I started work on architectural support for quantum computers as a graduate student working with Fred Chong, who was good friends with Isaac Chuang — who had just finished building a bulk‑spin quantum computer at IBM and taken a job at MIT. After graduating, I continued the work as an Assistant Professor at UW. The architecture community had a wide range of opinions on quantum computing at the time, from calling it "mediocre science fiction, at best" (an actual review I received) to game‑changing. We took the science‑fiction review with good cheer — it became the motto for our research group. Somewhere I still have our team T‑shirt with it printed on it.
Things have come a long way. We now have commercially available quantum computers, and "quantum supremacy" has been achieved. Quantum architecture is now an accepted subdiscipline within computer architecture.

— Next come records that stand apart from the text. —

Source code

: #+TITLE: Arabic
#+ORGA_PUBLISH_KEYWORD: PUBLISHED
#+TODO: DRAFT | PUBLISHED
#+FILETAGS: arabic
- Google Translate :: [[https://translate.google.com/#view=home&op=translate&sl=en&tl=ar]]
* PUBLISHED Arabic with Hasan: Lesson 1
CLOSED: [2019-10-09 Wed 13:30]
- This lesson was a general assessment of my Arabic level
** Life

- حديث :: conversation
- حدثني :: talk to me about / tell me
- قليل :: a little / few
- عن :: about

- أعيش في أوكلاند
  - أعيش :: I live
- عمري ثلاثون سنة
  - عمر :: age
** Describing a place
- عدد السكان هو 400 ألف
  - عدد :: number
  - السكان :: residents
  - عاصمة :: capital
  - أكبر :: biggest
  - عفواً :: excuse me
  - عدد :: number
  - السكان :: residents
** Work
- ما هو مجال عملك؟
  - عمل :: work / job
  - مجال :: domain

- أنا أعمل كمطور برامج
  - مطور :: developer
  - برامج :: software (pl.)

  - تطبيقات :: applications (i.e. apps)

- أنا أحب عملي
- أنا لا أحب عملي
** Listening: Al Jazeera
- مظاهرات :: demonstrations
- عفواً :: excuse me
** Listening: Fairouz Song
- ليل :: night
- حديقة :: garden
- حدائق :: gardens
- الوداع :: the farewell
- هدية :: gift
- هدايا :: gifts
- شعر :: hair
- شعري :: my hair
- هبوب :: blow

I still work in a space adjacent to quantum computing, but not at UW.
WaveScalar began as an effort to chase all the instruction‑level parallelism one could ever have. Inspired by Monica Lam's pioneering paper on the limits of control flow on ILP, we focused on unlocking parallelism in imperative language programs (e.g. C) by breaking those control‑flow limits. Along the way, we realized we were building a dataflow machine — but unlike any built before. It had a conventional memory system and hardware support to make dataflow execution of imperative software fast and correct.
The project was extremely exciting, and I learned something about ILP that has stuck with me: there are two points of sequentialization in a superscalar processor — instruction fetch and memory reads/writes. WaveScalar parallelized instruction fetch to the absolute limit, but the memory interface was only parallelized to the limit of what a compiler could express statically. This ultimately constrained performance. The challenge remains for another day: unlock the parallelism at the memory side.